Op 14 januari 2025 heeft de Rechtbank Den Haag uitspraak gedaan in een bestuursrechtelijke zaak betreffende een asielaanvraag. Eiser, vertegenwoordigd door mr. M.P.J.W.M. Govers, heeft beroep ingesteld tegen de minister van Asiel en Migratie, die voorheen de staatssecretaris van Justitie en Veiligheid was. De rechtbank heeft vastgesteld dat er sprake is van bijzondere omstandigheden, waaronder achterstanden in de behandeling van asielaanvragen. De rechtbank heeft een nadere beslistermijn van maximaal zestien weken na de verzending van de uitspraak vastgesteld, waarbij zowel het belang van de verweerder om zorgvuldig te beslissen als het belang van de eiser om snel duidelijkheid te krijgen, in overweging zijn genomen.

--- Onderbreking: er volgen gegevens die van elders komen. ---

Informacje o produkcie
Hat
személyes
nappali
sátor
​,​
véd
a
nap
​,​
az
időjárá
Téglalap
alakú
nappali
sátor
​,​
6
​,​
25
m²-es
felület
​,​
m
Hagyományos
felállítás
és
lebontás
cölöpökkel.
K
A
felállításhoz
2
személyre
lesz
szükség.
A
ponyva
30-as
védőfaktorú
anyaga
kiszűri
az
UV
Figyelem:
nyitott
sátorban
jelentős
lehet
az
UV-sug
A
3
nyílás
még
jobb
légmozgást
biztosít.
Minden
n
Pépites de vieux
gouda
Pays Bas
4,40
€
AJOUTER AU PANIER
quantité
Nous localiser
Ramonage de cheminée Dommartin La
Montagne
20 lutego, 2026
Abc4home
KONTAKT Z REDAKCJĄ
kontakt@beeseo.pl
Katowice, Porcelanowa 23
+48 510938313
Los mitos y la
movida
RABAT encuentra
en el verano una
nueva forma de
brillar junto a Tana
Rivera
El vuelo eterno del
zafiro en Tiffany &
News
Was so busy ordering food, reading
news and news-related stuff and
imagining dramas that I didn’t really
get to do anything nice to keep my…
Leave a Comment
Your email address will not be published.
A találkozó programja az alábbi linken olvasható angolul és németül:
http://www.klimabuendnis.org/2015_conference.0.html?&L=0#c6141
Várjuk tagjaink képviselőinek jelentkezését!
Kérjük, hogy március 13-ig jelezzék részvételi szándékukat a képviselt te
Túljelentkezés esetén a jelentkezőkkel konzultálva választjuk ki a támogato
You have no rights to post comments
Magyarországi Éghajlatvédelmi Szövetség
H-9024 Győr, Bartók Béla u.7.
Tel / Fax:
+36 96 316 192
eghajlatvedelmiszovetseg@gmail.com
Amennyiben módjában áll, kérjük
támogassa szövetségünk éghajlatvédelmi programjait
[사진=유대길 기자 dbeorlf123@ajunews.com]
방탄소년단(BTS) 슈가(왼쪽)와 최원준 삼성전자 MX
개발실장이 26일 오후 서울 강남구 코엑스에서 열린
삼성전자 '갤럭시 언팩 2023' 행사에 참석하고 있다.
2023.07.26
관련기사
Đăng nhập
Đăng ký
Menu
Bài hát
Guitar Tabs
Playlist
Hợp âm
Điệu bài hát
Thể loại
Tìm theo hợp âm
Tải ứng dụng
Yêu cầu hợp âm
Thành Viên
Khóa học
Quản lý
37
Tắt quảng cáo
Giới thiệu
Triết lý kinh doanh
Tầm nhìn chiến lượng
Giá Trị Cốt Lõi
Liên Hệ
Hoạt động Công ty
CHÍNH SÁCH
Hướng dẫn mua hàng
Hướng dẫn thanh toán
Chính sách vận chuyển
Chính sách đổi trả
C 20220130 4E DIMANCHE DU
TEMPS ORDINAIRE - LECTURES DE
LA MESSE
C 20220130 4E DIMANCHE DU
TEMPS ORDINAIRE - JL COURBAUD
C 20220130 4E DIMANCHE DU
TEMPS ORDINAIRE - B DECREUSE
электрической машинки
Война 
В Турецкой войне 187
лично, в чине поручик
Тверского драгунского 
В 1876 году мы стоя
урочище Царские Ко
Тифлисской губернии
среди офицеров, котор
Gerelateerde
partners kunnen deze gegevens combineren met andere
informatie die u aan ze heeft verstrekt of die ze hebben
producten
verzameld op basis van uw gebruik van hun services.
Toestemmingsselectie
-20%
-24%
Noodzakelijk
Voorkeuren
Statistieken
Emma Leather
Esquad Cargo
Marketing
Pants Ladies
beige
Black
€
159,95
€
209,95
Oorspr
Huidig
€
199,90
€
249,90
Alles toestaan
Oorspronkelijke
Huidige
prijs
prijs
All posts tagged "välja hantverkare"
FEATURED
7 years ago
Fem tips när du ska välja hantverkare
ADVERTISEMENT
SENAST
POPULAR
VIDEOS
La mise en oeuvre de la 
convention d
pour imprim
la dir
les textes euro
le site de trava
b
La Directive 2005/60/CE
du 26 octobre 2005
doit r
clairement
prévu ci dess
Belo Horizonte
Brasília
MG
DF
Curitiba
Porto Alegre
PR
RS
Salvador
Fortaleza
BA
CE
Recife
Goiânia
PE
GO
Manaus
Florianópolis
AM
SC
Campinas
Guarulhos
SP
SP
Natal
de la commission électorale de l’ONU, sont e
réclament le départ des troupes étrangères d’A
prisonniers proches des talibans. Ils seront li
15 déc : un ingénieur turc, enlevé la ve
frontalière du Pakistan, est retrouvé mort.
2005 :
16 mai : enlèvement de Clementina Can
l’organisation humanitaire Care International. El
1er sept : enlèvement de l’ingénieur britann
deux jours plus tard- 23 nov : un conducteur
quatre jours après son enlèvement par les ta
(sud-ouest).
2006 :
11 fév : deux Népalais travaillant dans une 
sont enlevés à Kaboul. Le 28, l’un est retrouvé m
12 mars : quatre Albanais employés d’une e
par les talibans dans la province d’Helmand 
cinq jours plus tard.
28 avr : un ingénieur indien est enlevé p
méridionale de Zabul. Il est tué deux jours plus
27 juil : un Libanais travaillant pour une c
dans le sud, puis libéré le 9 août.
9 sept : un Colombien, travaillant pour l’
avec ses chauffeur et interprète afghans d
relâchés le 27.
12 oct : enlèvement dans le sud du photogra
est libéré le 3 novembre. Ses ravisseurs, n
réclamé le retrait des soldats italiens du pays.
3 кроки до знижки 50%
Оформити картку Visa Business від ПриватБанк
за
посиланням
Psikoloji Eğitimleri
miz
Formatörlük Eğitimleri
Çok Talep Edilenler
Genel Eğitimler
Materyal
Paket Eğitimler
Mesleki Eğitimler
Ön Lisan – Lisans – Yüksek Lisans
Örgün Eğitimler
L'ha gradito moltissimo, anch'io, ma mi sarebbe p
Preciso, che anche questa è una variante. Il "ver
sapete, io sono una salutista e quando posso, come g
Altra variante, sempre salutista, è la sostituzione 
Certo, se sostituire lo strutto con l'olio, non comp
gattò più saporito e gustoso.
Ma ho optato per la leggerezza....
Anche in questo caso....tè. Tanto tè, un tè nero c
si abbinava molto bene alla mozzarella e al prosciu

De rechtbank heeft de minister opgedragen om binnen deze termijn een besluit te nemen, met de waarschuwing dat bij overschrijding van deze termijn een dwangsom van € 100 per dag verbeurd wordt, tot een maximum van € 15.000. Daarnaast zijn de proceskosten van eiser vastgesteld op € 453,50. De rechtbank heeft het beroep gegrond verklaard, wat betekent dat de minister verplicht is om alsnog een besluit te nemen over de asielaanvraag van eiser. De uitspraak is gedaan zonder zitting en openbaar gemaakt via een geanonimiseerde publicatie.
De rechtbank heeft ook aangegeven dat als de beslistermijn overschreden wordt, er een rechterlijke dwangsom van toepassing is, en dat er specifieke regels zijn voor het indienen van beroep tegen het niet tijdig nemen van besluiten. De uitspraak is gedaan in het kader van de Algemene wet bestuursrecht, waarbij de rechtbank verwijst naar relevante artikelen en eerdere jurisprudentie.